The city of Stockton, California officially went bankrupt yesterday. Instead of concern for what that might mean for its residents in terms of services and their quality of life, Fox predictably focused on one thing: public pensions. And, instead of doing any kind of real analysis of the pension issues, or delving into the pushy behavior of the Wall Street creditors, Stuart Varney suggested the whole problem is due to slacker public employees living high on the hog for decades after just a brief stint of work. He looked forward to pensioners taking the hit and expressed hope that the same would happen in other California cities, too.
Varney was nearly ecstatic over the federal bankruptcy judge’s ruling that allowed Stockton to go into Chapter 9 bankruptcy, and receive protection from its creditors. “Yes, I do, I do,” he crowed when asked if he liked it.

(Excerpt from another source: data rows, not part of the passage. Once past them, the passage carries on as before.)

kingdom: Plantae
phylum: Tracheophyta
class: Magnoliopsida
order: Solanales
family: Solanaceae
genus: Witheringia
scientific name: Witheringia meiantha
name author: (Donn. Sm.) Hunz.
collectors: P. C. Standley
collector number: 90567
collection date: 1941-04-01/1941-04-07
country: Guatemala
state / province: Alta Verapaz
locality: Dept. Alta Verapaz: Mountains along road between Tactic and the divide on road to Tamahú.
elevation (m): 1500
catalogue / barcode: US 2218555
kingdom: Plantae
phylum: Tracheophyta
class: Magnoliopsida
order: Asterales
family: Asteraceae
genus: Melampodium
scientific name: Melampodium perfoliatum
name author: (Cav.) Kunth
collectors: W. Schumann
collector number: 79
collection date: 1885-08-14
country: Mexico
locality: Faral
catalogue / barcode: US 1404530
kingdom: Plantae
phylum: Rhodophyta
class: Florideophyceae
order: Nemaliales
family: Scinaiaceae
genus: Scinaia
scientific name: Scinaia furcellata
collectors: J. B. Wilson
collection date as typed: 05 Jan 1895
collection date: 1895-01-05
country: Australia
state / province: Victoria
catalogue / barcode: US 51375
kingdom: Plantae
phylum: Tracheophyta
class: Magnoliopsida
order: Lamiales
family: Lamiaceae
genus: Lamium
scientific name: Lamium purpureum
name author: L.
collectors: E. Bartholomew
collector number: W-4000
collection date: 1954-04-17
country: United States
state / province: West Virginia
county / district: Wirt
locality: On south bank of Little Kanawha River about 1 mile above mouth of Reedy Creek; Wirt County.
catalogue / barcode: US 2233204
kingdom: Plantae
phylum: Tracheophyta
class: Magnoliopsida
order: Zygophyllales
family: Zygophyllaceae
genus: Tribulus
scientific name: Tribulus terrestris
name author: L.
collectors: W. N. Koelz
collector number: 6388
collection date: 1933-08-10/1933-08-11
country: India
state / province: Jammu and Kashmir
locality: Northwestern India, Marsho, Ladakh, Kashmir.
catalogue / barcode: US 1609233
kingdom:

This ruling by this judge opens the door for Stockton to cut the payments that it makes to its pension fund. That opens the door for other cities in California to get out of their pension mess in the same kind of way. And it means, just a little way down the road, maybe existing pensioners will take a haircut.
Varney acknowledged to a less enthusiastic Brian Kilmeade that cities have “a moral responsibility to pay up on a contract” but he swiftly moved on to “the other side of the coin” which was to suggest that most pensioners are moochers. “Take for example a firefighter in the City of Stockton," he said. "They can retire at the age of 50 and they get 90% of their best year’s salary for the rest of their lives. You can work for just six months for the City of Stockton – just six months, that’s all it is – and you get lifetime health benefits. That’s all.”
And how many of those pensioners have worked for decades educating and protecting the public based on the promise of a comfortable retirement? While retiring at 50 may seem young to the 60ish Varney, I’d like to see him start hauling firefighter equipment and running into burning buildings before he sneers about retirement ages again.
Meanwhile, neither Varney nor Kilmeade said a word about the Wall Street creditors who are very much players in the Stockton bankruptcy. In fact, you could make an argument that they are gaming the system. From the New York Times:
In the ruling, issued on Monday in Sacramento, which affirmed the legal status of Stockton’s bankruptcy, Judge Christopher M. Klein said he could see battle lines being drawn between Calpers — formally the California Public Employees’ Retirement System — and the city’s other major creditors, including several Wall Street companies that either bought Stockton’s bonds or insured them. But he ruled that it was still too early in the case for that battle to be joined.
...The judge also said that California statute required all Chapter 9 candidates to go through a 60-day mediation period before declaring bankruptcy, and creditors were supposed to help pay the cost. But the capital markets creditors dropped out of mediation, he said, when they learned Stockton was not seeking any concessions from Calpers. That left the city to pay the whole bill.
"The capital markets creditors contend that the city gave them a take-it-or-leave-it proposition, and that that is not negotiation,” Judge Klein said. “I’m sorry. I’m not persuaded. Negotiation is a two-way street. You can’t negotiate with a stone wall. You cannot do it. It cannot be done. It is a contradiction in terms.”
In other words, this is shaping up as a battle between Wall Street and the public employees.
Varney continued, “On one side, you’ve got the moral obligation to pay on a contract that you signed. And on the other, the reality is, you can’t afford this. And for years, Stockton and other cities have been laying off young people so that they can pay the older retirees. What’s the morality here? Which side of the coin are you gonna choose on the moral compass here?”
It’s pretty clear Varney chose the Wall Street side of his “moral compass.”